= Data for the task =
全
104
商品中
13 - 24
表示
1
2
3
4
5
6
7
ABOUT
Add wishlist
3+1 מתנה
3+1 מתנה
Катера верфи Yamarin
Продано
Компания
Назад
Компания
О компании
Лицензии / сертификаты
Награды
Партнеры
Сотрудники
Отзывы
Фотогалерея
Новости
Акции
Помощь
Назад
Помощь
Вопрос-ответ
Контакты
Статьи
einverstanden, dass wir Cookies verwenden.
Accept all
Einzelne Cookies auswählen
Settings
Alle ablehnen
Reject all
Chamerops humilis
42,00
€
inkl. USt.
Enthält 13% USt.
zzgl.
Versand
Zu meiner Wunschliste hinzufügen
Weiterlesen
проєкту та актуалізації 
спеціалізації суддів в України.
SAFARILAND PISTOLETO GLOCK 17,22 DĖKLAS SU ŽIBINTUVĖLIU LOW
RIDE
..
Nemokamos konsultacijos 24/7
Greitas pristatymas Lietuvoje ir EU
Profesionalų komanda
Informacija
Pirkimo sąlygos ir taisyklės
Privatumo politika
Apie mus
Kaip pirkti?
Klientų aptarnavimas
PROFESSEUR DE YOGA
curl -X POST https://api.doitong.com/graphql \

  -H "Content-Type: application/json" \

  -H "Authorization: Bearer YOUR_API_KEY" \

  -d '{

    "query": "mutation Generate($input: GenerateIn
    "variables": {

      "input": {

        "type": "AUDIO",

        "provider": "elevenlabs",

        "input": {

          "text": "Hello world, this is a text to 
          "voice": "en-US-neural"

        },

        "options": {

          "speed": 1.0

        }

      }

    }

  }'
==
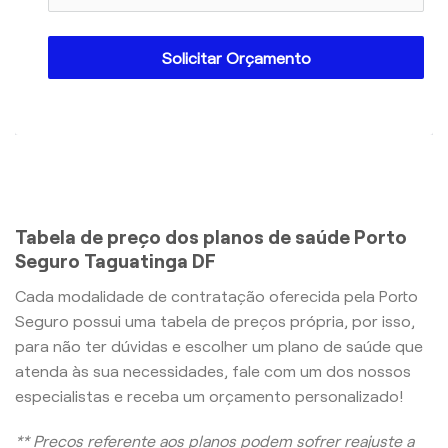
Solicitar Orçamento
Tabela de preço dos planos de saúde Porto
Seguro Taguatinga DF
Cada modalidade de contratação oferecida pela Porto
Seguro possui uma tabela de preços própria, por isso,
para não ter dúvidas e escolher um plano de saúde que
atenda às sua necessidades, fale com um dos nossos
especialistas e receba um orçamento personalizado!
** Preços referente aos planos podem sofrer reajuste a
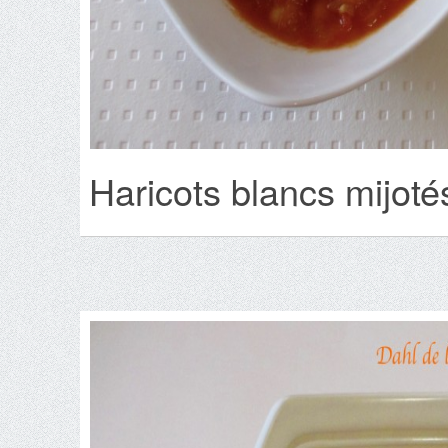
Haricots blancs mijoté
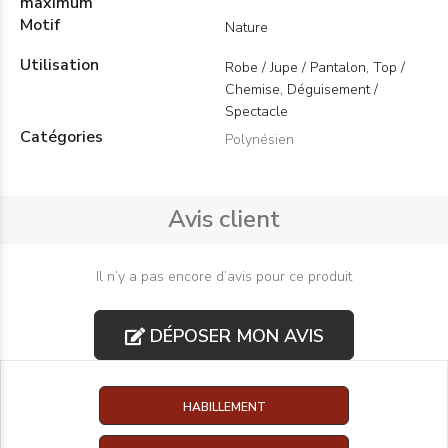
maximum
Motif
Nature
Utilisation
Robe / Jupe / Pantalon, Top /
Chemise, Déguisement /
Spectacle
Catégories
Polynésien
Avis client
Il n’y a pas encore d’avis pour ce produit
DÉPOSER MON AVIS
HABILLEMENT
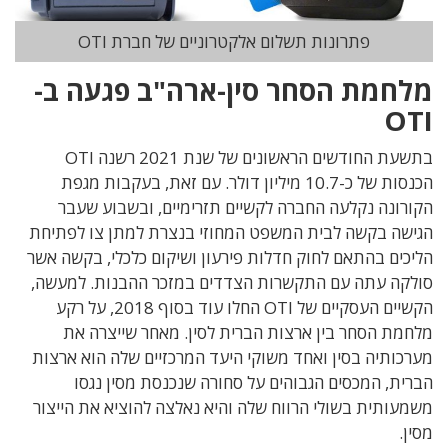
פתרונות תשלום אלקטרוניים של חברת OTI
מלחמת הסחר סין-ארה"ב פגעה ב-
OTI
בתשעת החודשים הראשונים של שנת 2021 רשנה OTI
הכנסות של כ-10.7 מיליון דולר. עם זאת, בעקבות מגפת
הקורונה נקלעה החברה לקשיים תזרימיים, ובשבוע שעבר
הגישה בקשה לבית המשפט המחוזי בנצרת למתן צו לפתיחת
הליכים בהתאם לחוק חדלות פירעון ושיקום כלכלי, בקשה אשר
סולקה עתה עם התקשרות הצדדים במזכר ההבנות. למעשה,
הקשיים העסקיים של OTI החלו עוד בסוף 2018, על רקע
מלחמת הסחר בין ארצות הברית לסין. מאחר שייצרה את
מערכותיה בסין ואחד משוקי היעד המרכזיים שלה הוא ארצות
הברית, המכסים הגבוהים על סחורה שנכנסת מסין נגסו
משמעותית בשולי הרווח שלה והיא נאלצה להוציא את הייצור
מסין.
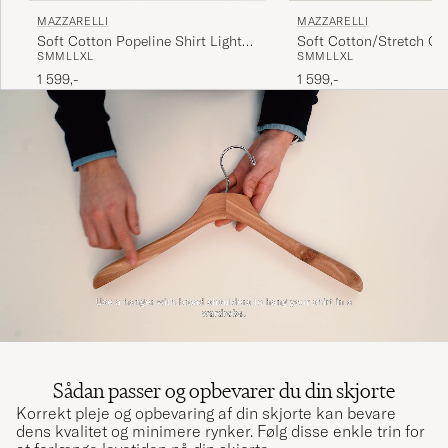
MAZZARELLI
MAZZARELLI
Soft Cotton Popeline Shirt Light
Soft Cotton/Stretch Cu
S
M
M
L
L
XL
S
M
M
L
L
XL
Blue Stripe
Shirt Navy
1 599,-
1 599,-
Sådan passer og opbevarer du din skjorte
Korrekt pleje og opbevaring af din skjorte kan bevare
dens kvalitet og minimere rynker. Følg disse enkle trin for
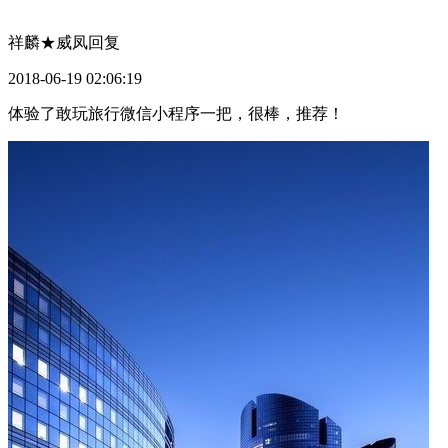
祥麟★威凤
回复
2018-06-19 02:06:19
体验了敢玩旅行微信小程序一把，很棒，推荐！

= Brief =
Please state how many of the lines above contain the word "skjorte", and give only the number.

= Result =
2